На девятый день, как мы уже сказали, в ту минуту, как уже отчаивались и не ожидали улучшения, виконтесса вдруг, как по волшебству, пришла в себя: слезы ее иссякли, глаза ее осмотрели комнату и с печальной улыбкой остановились на служанках, которые так усердно ухаживали за ней, и на Помпее, который так ревностно охранял ее.
Несколько часов просидела она безмолвно, опершись на локоть, упорно обдумывая одну и ту же мысль, которая беспрестанно восставала с новой силой в ее возвратившемся сознании.
Потом, не задумываясь, достанет ли у нее сил на исполнение созревшего решения, она сказала:
- Оденьте меня!
Изумленные служанки подошли к ней и хотели возражать. Помпей сделал три шага в комнату и молитвенно сложил руки.

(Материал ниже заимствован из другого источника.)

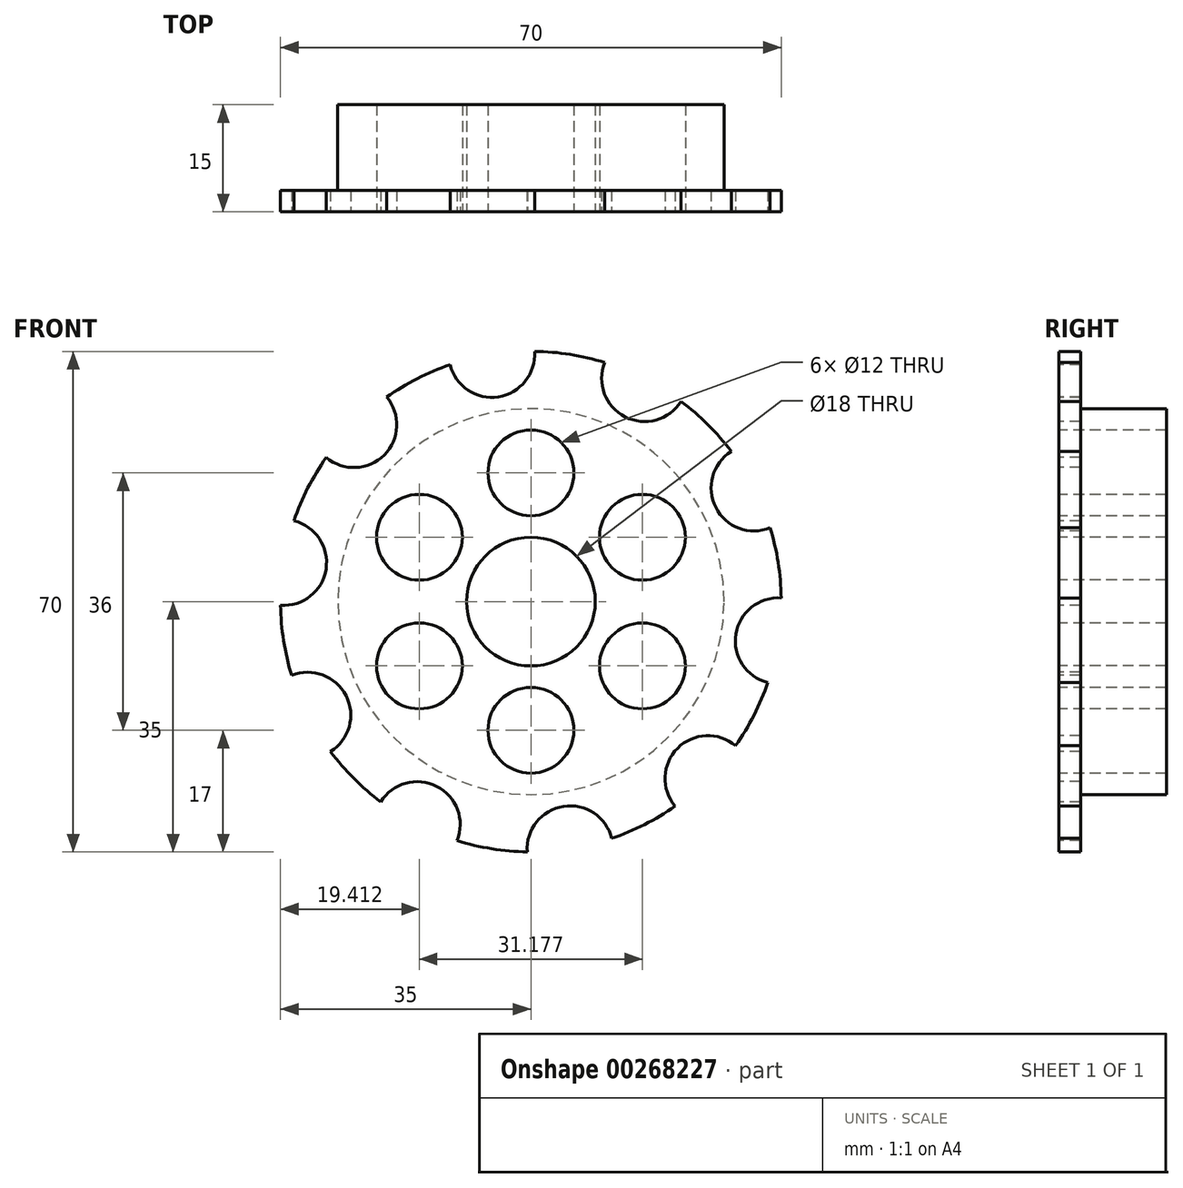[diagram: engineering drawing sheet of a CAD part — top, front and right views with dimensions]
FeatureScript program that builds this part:
annotation { "Feature Type Name" : "Feature", "Feature Type Description" : "" }
export const myFeature = defineFeature(function(context is Context, id is Id, definition is map)
    precondition{}
    {
        {
            var Q0;
            Q0=qCreatedBy(makeId("Front.planeOp"),FACE);
            var sketch = newSketch(context, id + "F0", { "sketchPlane" : qUnion([Q0])});
            skCircle(sketch, "E0", {"center": v(0, 0) * mm, "radius": 27 * mm});
            skSolve(sketch);
        }
        {
            var Q0;
            Q0=makeQuery(id+"F0.imprint","IMPRINT",FACE,{"disambiguationData":[TD([[makeQuery(id+"F0.imprint","IMPRINT",EDGE,{"derivedFrom":sQuery(id+"F0.wireOp",EDGE,"E0")}),1.0]])]});
            extrude(context, id + "F1", {"entities" : qUnion([Q0]), "oppositeDirection" : true, "depth" : 15 * mm});
        }
        {
            var Q0;
            Q0=makeQuery(id+"F1.opExtrude","CAP_FACE",FACE,{"disambiguationData":[OSD([sQuery(id+"F0.wireOp",EDGE,"E0")])],"isStart":true});
            var sketch = newSketch(context, id + "F2", { "sketchPlane" : qUnion([Q0])});
            skCircle(sketch, "E1", {"center": v(0, 0) * mm, "radius": 27 * mm});
            skCircle(sketch, "E2", {"center": v(0, 0) * mm, "radius": 35 * mm});
            skSolve(sketch);
        }
        {
            var Q0;
            Q0=makeQuery(id+"F2.imprint","IMPRINT",FACE,{"disambiguationData":[TD([[makeQuery(id+"F2.imprint","IMPRINT",EDGE,{"derivedFrom":sQuery(id+"F2.wireOp",EDGE,"E1")}),-1.0]])]});
            extrude(context, id + "F3", {"entities" : qUnion([Q0]), "operationType" : NewBodyOperationType.ADD, "oppositeDirection" : true, "depth" : 3 * mm});
        }
        {
            var Q0;
            Q0=makeQuery(id+"F3.boolean.opBoolean","MERGE",FACE,{"derivedFrom":[makeQuery(id+"F1.opExtrude","CAP_FACE",FACE,{"disambiguationData":[OSD([sQuery(id+"F0.wireOp",EDGE,"E0")])],"isStart":true}),makeQuery(id+"F3.opExtrude","CAP_FACE",FACE,{"disambiguationData":[OSD([sQuery(id+"F2.wireOp",EDGE,"E1"),sQuery(id+"F2.wireOp",EDGE,"E2")])],"isStart":true})]});
            var sketch = newSketch(context, id + "F4", { "sketchPlane" : qUnion([Q0])});
            skCircle(sketch, "E3", {"center": v(0, 0) * mm, "radius": 9 * mm});
            skSolve(sketch);
        }
        {
            var Q0;
            Q0=makeQuery(id+"F4.imprint","IMPRINT",FACE,{"disambiguationData":[TD([[makeQuery(id+"F4.imprint","IMPRINT",EDGE,{"derivedFrom":sQuery(id+"F4.wireOp",EDGE,"E3")}),1.0]])]});
            extrude(context, id + "F5", {"entities" : qUnion([Q0]), "operationType" : NewBodyOperationType.REMOVE, "endBound" : BoundingType.THROUGH_ALL, "oppositeDirection" : true, "depth" : 25 * mm});
        }
        {
            var Q0;
            Q0=makeQuery(id+"F3.boolean.opBoolean","MERGE",FACE,{"derivedFrom":[makeQuery(id+"F1.opExtrude","CAP_FACE",FACE,{"disambiguationData":[OSD([sQuery(id+"F0.wireOp",EDGE,"E0")])],"isStart":true}),makeQuery(id+"F3.opExtrude","CAP_FACE",FACE,{"disambiguationData":[OSD([sQuery(id+"F2.wireOp",EDGE,"E1"),sQuery(id+"F2.wireOp",EDGE,"E2")])],"isStart":true})]});
            var sketch = newSketch(context, id + "F6", { "sketchPlane" : qUnion([Q0])});
            skCircle(sketch, "E4", {"center": v(0, 18) * mm, "radius": 6 * mm});
            skCircle(sketch, "E5.1.0", {"center": v(-15.59, 9) * mm, "radius": 6 * mm});
            skCircle(sketch, "E5.2.0", {"center": v(-15.59, -9) * mm, "radius": 6 * mm});
            skCircle(sketch, "E5.3.0", {"center": v(0, -18) * mm, "radius": 6 * mm});
            skPoint(sketch, "E5.center", {"position": v(0, 0) * mm});
            skCircle(sketch, "E6", {"center": v(-24.75, 24.75) * mm, "radius": 6 * mm});
            skLineSegment(sketch, "E7", {"start": v(-24.75, 24.75) * mm, "end": v(0, 0) * mm, "construction": true});
            skCircle(sketch, "E8.1.0", {"center": v(-34.57, 5.48) * mm, "radius": 6 * mm});
            skCircle(sketch, "E8.2.0", {"center": v(-31.19, -15.89) * mm, "radius": 6 * mm});
            skCircle(sketch, "E8.3.0", {"center": v(-15.89, -31.19) * mm, "radius": 6 * mm});
            skCircle(sketch, "E8.4.0", {"center": v(5.48, -34.57) * mm, "radius": 6 * mm});
            skCircle(sketch, "E8.5.0", {"center": v(24.75, -24.75) * mm, "radius": 6 * mm});
            skCircle(sketch, "E8.6.0", {"center": v(34.57, -5.48) * mm, "radius": 6 * mm});
            skCircle(sketch, "E8.7.0", {"center": v(31.19, 15.89) * mm, "radius": 6 * mm});
            skCircle(sketch, "E8.8.0", {"center": v(15.89, 31.19) * mm, "radius": 6 * mm});
            skCircle(sketch, "E8.9.0", {"center": v(-5.48, 34.57) * mm, "radius": 6 * mm});
            skCircle(sketch, "E9.1.4.0", {"center": v(15.59, -9) * mm, "radius": 6 * mm});
            skCircle(sketch, "E10.1.5.0", {"center": v(15.59, 9) * mm, "radius": 6 * mm});
            skSolve(sketch);
        }
        {
            var Q0;
            Q0=makeQuery(id+"F6.imprint","IMPRINT",FACE,{"disambiguationData":[TD([[makeQuery(id+"F6.imprint","IMPRINT",EDGE,{"derivedFrom":sQuery(id+"F6.wireOp",EDGE,"E4")}),1.0]])]});
            var Q1;
            Q1=makeQuery(id+"F6.imprint","IMPRINT",FACE,{"disambiguationData":[TD([[makeQuery(id+"F6.imprint","IMPRINT",EDGE,{"derivedFrom":sQuery(id+"F6.wireOp",EDGE,"E5.3.0")}),1.0]])]});
            var Q2;
            Q2=makeQuery(id+"F6.imprint","IMPRINT",FACE,{"disambiguationData":[TD([[makeQuery(id+"F6.imprint","IMPRINT",EDGE,{"derivedFrom":sQuery(id+"F6.wireOp",EDGE,"E5.2.0")}),1.0]])]});
            var Q3;
            Q3=makeQuery(id+"F6.imprint","IMPRINT",FACE,{"disambiguationData":[TD([[makeQuery(id+"F6.imprint","IMPRINT",EDGE,{"derivedFrom":sQuery(id+"F6.wireOp",EDGE,"E5.1.0")}),1.0]])]});
            var Q4;
            {var subQ0=sQuery(id+"F6.wireOp",EDGE,"E6");var subQ1=makeQuery(id+"F3.opExtrude","CAP_EDGE",EDGE,{"disambiguationData":[OSD([sQuery(id+"F2.wireOp",EDGE,"E2")])],"isStart":true});var subQ2=makeQuery(id+"F6.imprint","INTERSECT",VERTEX,{"disambiguationData":[OD(0.0)],"derivedFrom":[subQ1,subQ0]});Q4=makeQuery(id+"F6.imprint","IMPRINT",FACE,{"disambiguationData":[TD([[makeQuery(id+"F6.imprint","IMPRINT",EDGE,{"disambiguationData":[TD([[subQ2,-1.0]])],"derivedFrom":subQ0}),1.0]])]});}
            var Q5;
            {var subQ0=sQuery(id+"F6.wireOp",EDGE,"E8.9.0");var subQ1=makeQuery(id+"F3.opExtrude","CAP_EDGE",EDGE,{"disambiguationData":[OSD([sQuery(id+"F2.wireOp",EDGE,"E2")])],"isStart":true});var subQ2=makeQuery(id+"F6.imprint","INTERSECT",VERTEX,{"disambiguationData":[OD(0.0)],"derivedFrom":[subQ1,subQ0]});Q5=makeQuery(id+"F6.imprint","IMPRINT",FACE,{"disambiguationData":[TD([[makeQuery(id+"F6.imprint","IMPRINT",EDGE,{"disambiguationData":[TD([[subQ2,-1.0]])],"derivedFrom":subQ0}),1.0]])]});}
            var Q6;
            {var subQ0=sQuery(id+"F6.wireOp",EDGE,"E8.8.0");var subQ1=makeQuery(id+"F3.opExtrude","CAP_EDGE",EDGE,{"disambiguationData":[OSD([sQuery(id+"F2.wireOp",EDGE,"E2")])],"isStart":true});var subQ2=makeQuery(id+"F6.imprint","INTERSECT",VERTEX,{"disambiguationData":[OD(0.0)],"derivedFrom":[subQ1,subQ0]});Q6=makeQuery(id+"F6.imprint","IMPRINT",FACE,{"disambiguationData":[TD([[makeQuery(id+"F6.imprint","IMPRINT",EDGE,{"disambiguationData":[TD([[subQ2,-1.0]])],"derivedFrom":subQ0}),1.0]])]});}
            var Q7;
            {var subQ0=sQuery(id+"F6.wireOp",EDGE,"E8.7.0");var subQ1=makeQuery(id+"F3.opExtrude","CAP_EDGE",EDGE,{"disambiguationData":[OSD([sQuery(id+"F2.wireOp",EDGE,"E2")])],"isStart":true});var subQ2=makeQuery(id+"F6.imprint","INTERSECT",VERTEX,{"disambiguationData":[OD(0.0)],"derivedFrom":[subQ1,subQ0]});Q7=makeQuery(id+"F6.imprint","IMPRINT",FACE,{"disambiguationData":[TD([[makeQuery(id+"F6.imprint","IMPRINT",EDGE,{"disambiguationData":[TD([[subQ2,-1.0]])],"derivedFrom":subQ0}),1.0]])]});}
            var Q8;
            {var subQ0=sQuery(id+"F6.wireOp",EDGE,"E8.6.0");var subQ1=makeQuery(id+"F3.opExtrude","CAP_EDGE",EDGE,{"disambiguationData":[OSD([sQuery(id+"F2.wireOp",EDGE,"E2")])],"isStart":true});var subQ2=makeQuery(id+"F6.imprint","INTERSECT",VERTEX,{"disambiguationData":[OD(0.0)],"derivedFrom":[subQ1,subQ0]});Q8=makeQuery(id+"F6.imprint","IMPRINT",FACE,{"disambiguationData":[TD([[makeQuery(id+"F6.imprint","IMPRINT",EDGE,{"disambiguationData":[TD([[subQ2,1.0]])],"derivedFrom":subQ0}),1.0]])]});}
            var Q9;
            {var subQ0=sQuery(id+"F6.wireOp",EDGE,"E8.5.0");var subQ1=makeQuery(id+"F3.opExtrude","CAP_EDGE",EDGE,{"disambiguationData":[OSD([sQuery(id+"F2.wireOp",EDGE,"E2")])],"isStart":true});var subQ2=makeQuery(id+"F6.imprint","INTERSECT",VERTEX,{"disambiguationData":[OD(0.0)],"derivedFrom":[subQ1,subQ0]});Q9=makeQuery(id+"F6.imprint","IMPRINT",FACE,{"disambiguationData":[TD([[makeQuery(id+"F6.imprint","IMPRINT",EDGE,{"disambiguationData":[TD([[subQ2,1.0]])],"derivedFrom":subQ0}),1.0]])]});}
            var Q10;
            {var subQ0=sQuery(id+"F6.wireOp",EDGE,"E8.4.0");var subQ1=makeQuery(id+"F3.opExtrude","CAP_EDGE",EDGE,{"disambiguationData":[OSD([sQuery(id+"F2.wireOp",EDGE,"E2")])],"isStart":true});var subQ2=makeQuery(id+"F6.imprint","INTERSECT",VERTEX,{"disambiguationData":[OD(0.0)],"derivedFrom":[subQ1,subQ0]});Q10=makeQuery(id+"F6.imprint","IMPRINT",FACE,{"disambiguationData":[TD([[makeQuery(id+"F6.imprint","IMPRINT",EDGE,{"disambiguationData":[TD([[subQ2,1.0]])],"derivedFrom":subQ0}),1.0]])]});}
            var Q11;
            {var subQ0=sQuery(id+"F6.wireOp",EDGE,"E8.3.0");var subQ1=makeQuery(id+"F3.opExtrude","CAP_EDGE",EDGE,{"disambiguationData":[OSD([sQuery(id+"F2.wireOp",EDGE,"E2")])],"isStart":true});var subQ2=makeQuery(id+"F6.imprint","INTERSECT",VERTEX,{"disambiguationData":[OD(0.0)],"derivedFrom":[subQ1,subQ0]});Q11=makeQuery(id+"F6.imprint","IMPRINT",FACE,{"disambiguationData":[TD([[makeQuery(id+"F6.imprint","IMPRINT",EDGE,{"disambiguationData":[TD([[subQ2,1.0]])],"derivedFrom":subQ0}),1.0]])]});}
            var Q12;
            {var subQ0=sQuery(id+"F6.wireOp",EDGE,"E8.2.0");var subQ1=makeQuery(id+"F3.opExtrude","CAP_EDGE",EDGE,{"disambiguationData":[OSD([sQuery(id+"F2.wireOp",EDGE,"E2")])],"isStart":true});var subQ2=makeQuery(id+"F6.imprint","INTERSECT",VERTEX,{"disambiguationData":[OD(0.0)],"derivedFrom":[subQ1,subQ0]});Q12=makeQuery(id+"F6.imprint","IMPRINT",FACE,{"disambiguationData":[TD([[makeQuery(id+"F6.imprint","IMPRINT",EDGE,{"disambiguationData":[TD([[subQ2,1.0]])],"derivedFrom":subQ0}),1.0]])]});}
            var Q13;
            {var subQ0=sQuery(id+"F6.wireOp",EDGE,"E8.1.0");var subQ1=makeQuery(id+"F3.opExtrude","CAP_EDGE",EDGE,{"disambiguationData":[OSD([sQuery(id+"F2.wireOp",EDGE,"E2")])],"isStart":true});var subQ2=makeQuery(id+"F6.imprint","INTERSECT",VERTEX,{"disambiguationData":[OD(0.0)],"derivedFrom":[subQ1,subQ0]});Q13=makeQuery(id+"F6.imprint","IMPRINT",FACE,{"disambiguationData":[TD([[makeQuery(id+"F6.imprint","IMPRINT",EDGE,{"disambiguationData":[TD([[subQ2,-1.0]])],"derivedFrom":subQ0}),1.0]])]});}
            var Q14;
            Q14=makeQuery(id+"F6.imprint","IMPRINT",FACE,{"disambiguationData":[TD([[makeQuery(id+"F6.imprint","IMPRINT",EDGE,{"derivedFrom":sQuery(id+"F6.wireOp",EDGE,"E10.1.5.0")}),1.0]])]});
            var Q15;
            Q15=makeQuery(id+"F6.imprint","IMPRINT",FACE,{"disambiguationData":[TD([[makeQuery(id+"F6.imprint","IMPRINT",EDGE,{"derivedFrom":sQuery(id+"F6.wireOp",EDGE,"E9.1.4.0")}),1.0]])]});
            extrude(context, id + "F7", {"entities" : qUnion([Q0, Q1, Q2, Q3, Q4, Q5, Q6, Q7, Q8, Q9, Q10, Q11, Q12, Q13, Q14, Q15]), "operationType" : NewBodyOperationType.REMOVE, "endBound" : BoundingType.THROUGH_ALL, "oppositeDirection" : true, "depth" : 25 * mm});
        }
    });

Между тем виконтесса повторила ласково, но с твердостью:
- Я велела одеть себя… Одевайте меня!
Служанки повиновались. Помпей поклонился и, пятясь, вышел.
Увы! На розовых и пухлых щеках госпожи де Канб появились мертвенная бледность и худоба. Рука ее, все еще прелестная и изящной формы, казалась прозрачною. Грудь ее матовой белизной слоновой кости соперничала с батистом, которым ее прикрыли. Под кожей виднелись синеватые жилки, признак истощения от долгих страданий. Платья, которые она надевала так недавно и которые обрисовывали ее стан так изящно, теперь ниспадали длинными и широкими складками. Ее одели, как она желала, но туалет занял много времени, потому что она была очень слаба и три раза чуть не упала в обморок.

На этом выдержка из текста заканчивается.